The order prescribes procedures for computing an optimum supply and preliminary and final percentages that establish the amount of tart cherries that can be marketed throughout the season. The regulations apply to all handlers of tart cherries that are in the regulated districts. Tart cherries in the free percentage category may be shipped immediately to any market, while restricted percentage tart cherries must be held by handlers in a primary or secondary reserve, or be diverted in accordance with § 930.59 of the order and § 930.159 of the regulations, or used for exempt purposes (to obtain diversion credit) under § 930.62 of the order and § 930.162 of the regulations. The regulated Districts for this season are: District one—Northern Michigan; District two—Central Michigan; District three—Southwest Michigan; District seven—Utah; District eight—Washington, and District nine—Wisconsin. Districts four, five, and six (New York, Oregon, and Pennsylvania, respectively) will not be regulated for the 2003-2004 season.
=======
List every district that the tart cherry passage names as regulated this season, along with the area each one covers.

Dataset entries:
=======
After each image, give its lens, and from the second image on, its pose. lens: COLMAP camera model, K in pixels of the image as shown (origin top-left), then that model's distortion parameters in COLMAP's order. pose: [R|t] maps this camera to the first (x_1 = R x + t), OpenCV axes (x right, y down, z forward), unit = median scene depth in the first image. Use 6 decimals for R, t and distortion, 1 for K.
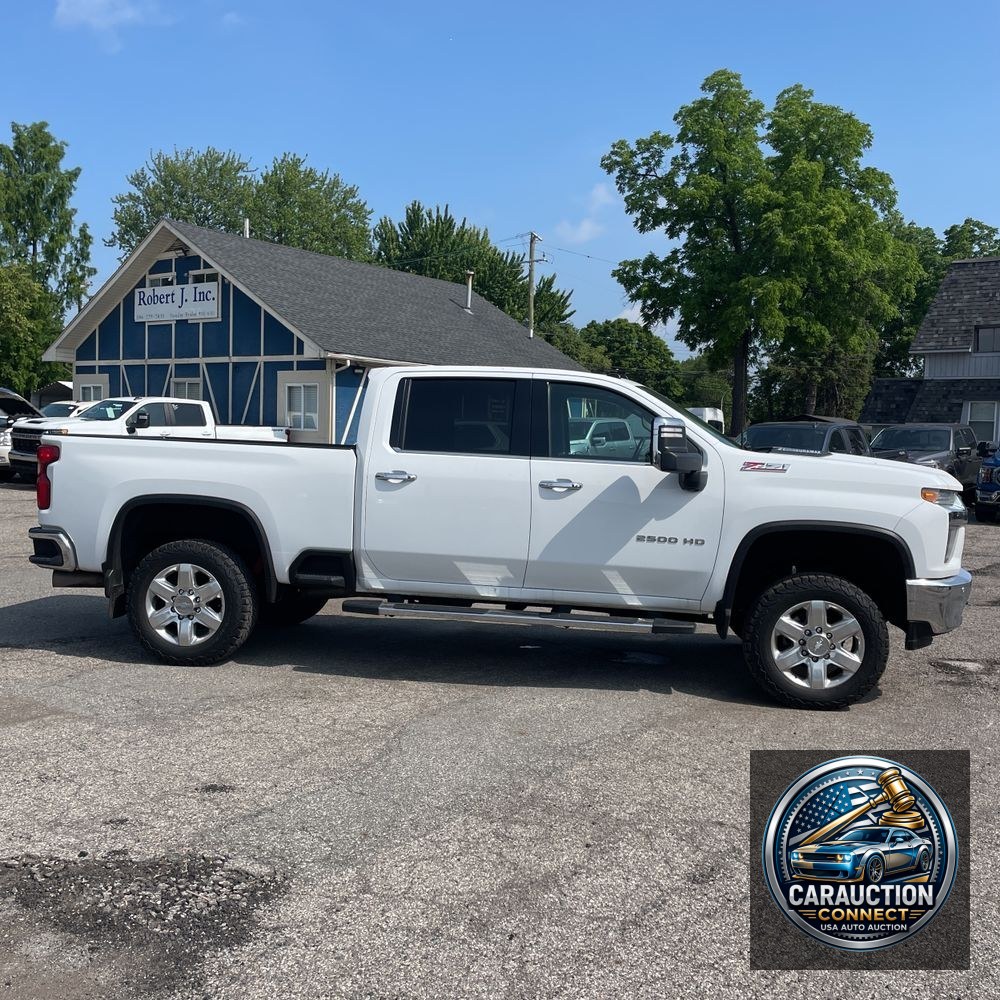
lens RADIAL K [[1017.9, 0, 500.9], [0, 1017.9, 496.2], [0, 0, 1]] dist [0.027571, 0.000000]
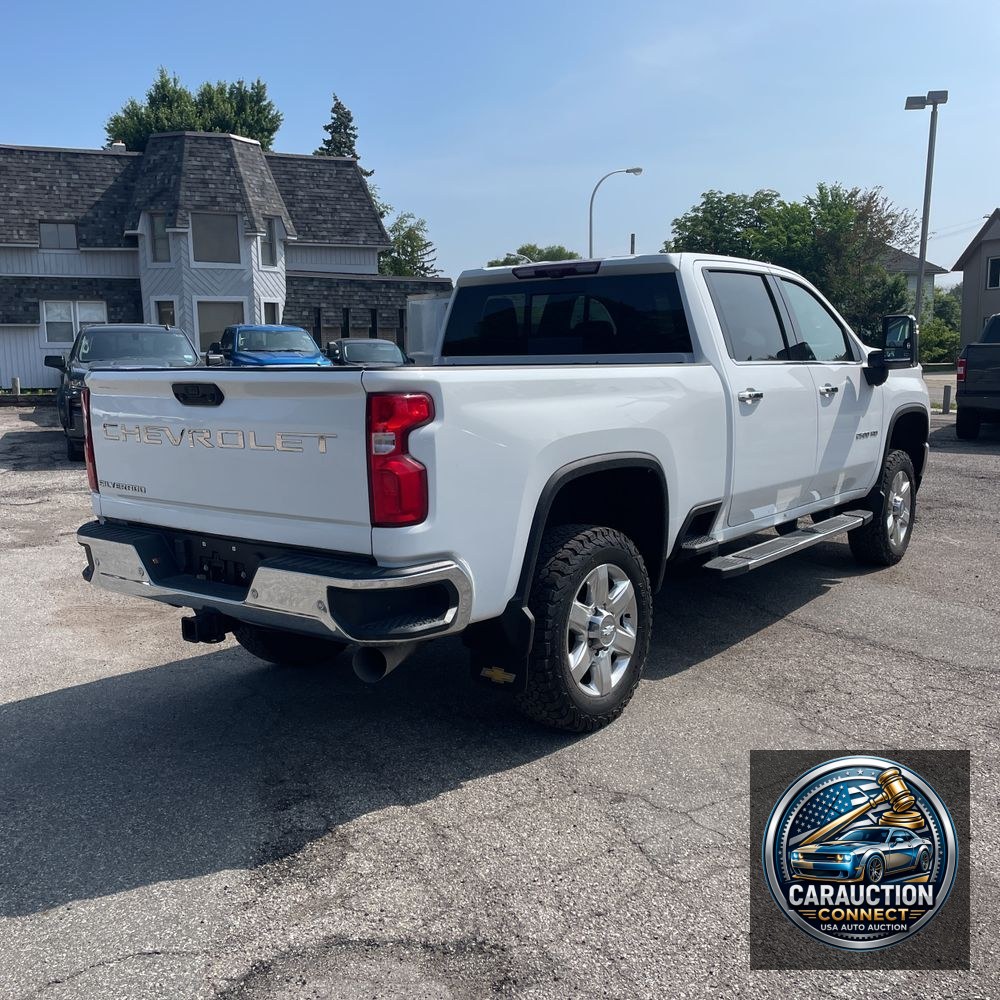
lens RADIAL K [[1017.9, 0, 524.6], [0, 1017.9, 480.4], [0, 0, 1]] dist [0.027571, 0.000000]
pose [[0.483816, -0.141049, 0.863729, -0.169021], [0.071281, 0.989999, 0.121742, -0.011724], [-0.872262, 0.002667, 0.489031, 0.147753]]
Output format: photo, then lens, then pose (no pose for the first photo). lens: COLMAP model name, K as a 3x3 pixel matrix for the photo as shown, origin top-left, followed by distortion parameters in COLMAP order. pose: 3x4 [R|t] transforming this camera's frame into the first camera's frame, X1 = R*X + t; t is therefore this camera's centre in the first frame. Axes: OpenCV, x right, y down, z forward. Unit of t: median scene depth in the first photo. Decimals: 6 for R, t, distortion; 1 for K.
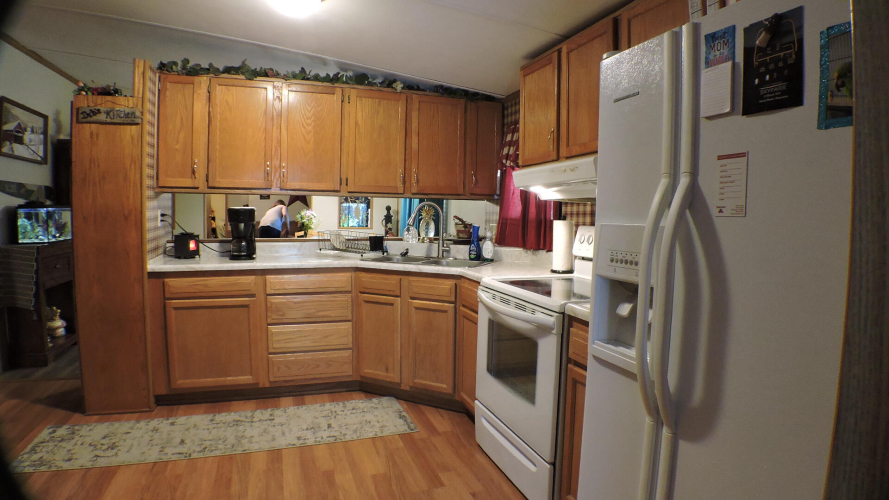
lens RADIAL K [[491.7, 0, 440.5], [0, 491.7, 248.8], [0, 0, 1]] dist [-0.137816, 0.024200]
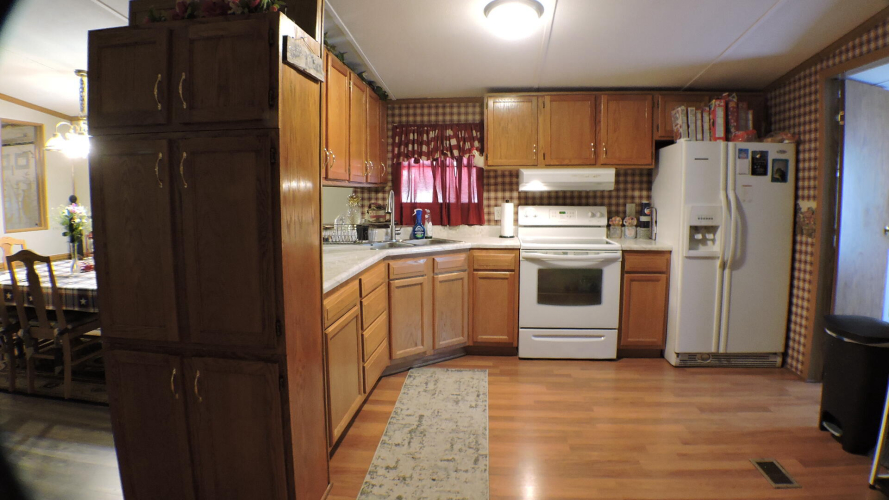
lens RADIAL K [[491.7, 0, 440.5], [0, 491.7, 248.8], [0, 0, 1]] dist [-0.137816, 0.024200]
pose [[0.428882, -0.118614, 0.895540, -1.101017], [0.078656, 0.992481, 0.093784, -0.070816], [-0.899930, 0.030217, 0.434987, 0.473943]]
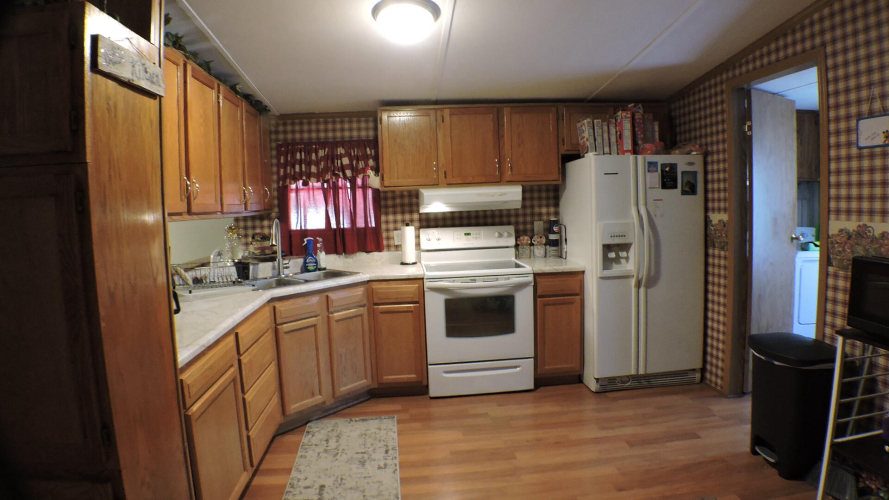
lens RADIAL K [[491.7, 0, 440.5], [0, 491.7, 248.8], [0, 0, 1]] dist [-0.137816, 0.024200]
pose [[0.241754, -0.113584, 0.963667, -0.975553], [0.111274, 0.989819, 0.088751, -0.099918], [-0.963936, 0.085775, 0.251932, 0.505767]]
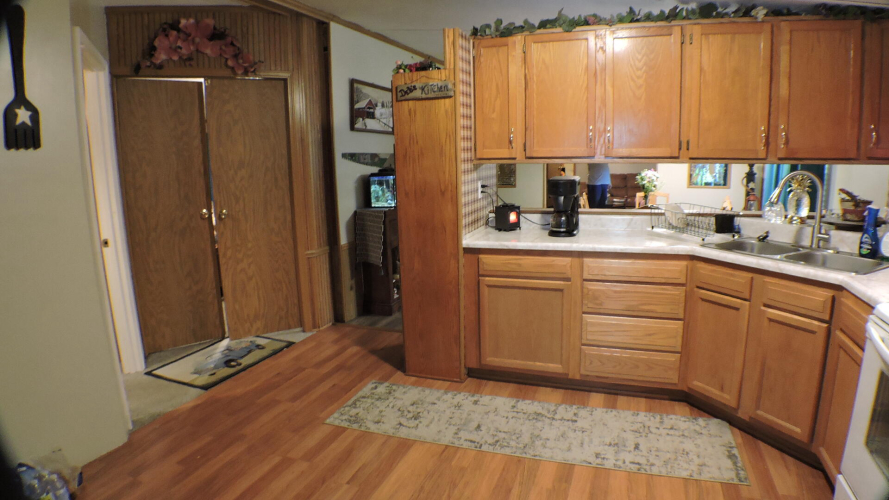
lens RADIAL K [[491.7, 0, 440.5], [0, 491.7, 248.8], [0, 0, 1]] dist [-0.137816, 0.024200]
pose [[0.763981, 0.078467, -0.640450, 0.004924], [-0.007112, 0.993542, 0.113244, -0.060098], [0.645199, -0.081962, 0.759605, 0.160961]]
=======
**Result**:
- District one: Northern Michigan
- District two: Central Michigan
- District three: Southwest Michigan
- District seven: Utah
- District eight: Washington
- District nine: Wisconsin